* **ИЗУЧИТЕ МАТЕРИАЛ**
[A] Какой закон расширил права парламента, согласно тексту о парламентском контроле?
[B] Перепишите из текста о парламентском контроле всё от «Ваше величество были» и до «них есть возражения.» включительно.

Ваше величество были настолько любезны, что выразили уверенность в том, что я забочусь, чтобы парламент имел возможность выполнять свои надлежащие функции по надзору за законодательством. Я, разумеется, готов заверить ваше величество, что в результате применения этого законопроекта не может возникнуть вопроса об уклонении от контроля парламента. Закон о поставке товаров и оказании услуг 1945 года расширил права парламента, предусмотрев, что приказы и другие нормативные акты (как определено в разделе 4 закона), изданные в соответствии с Положением об обороне, могут быть оспорены парламентом в любом случае, в то время как ранее этого не было. Это положение повторяется в новом законопроекте, и поэтому обе палаты имеют полное право оспаривать ежегодные постановления, по поводу которых у них есть возражения.

* **ПОКАЗАННЫЕ ДАННЫЕ**
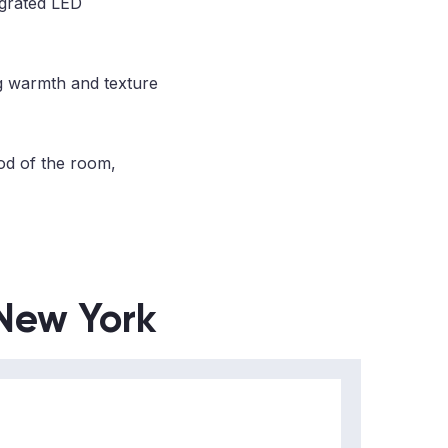
egrated LED
ng warmth and texture
od of the room,
 New York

* **ВАШИ ОТВЕТЫ**
[A] Закон о поставке товаров и оказании услуг 1945 года.

[B]
Ваше величество были настолько любезны, что выразили уверенность в том, что я забочусь, чтобы парламент имел возможность выполнять свои надлежащие функции по надзору за законодательством. Я, разумеется, готов заверить ваше величество, что в результате применения этого законопроекта не может возникнуть вопроса об уклонении от контроля парламента. Закон о поставке товаров и оказании услуг 1945 года расширил права парламента, предусмотрев, что приказы и другие нормативные акты (как определено в разделе 4 закона), изданные в соответствии с Положением об обороне, могут быть оспорены парламентом в любом случае, в то время как ранее этого не было. Это положение повторяется в новом законопроекте, и поэтому обе палаты имеют полное право оспаривать ежегодные постановления, по поводу которых у них есть возражения.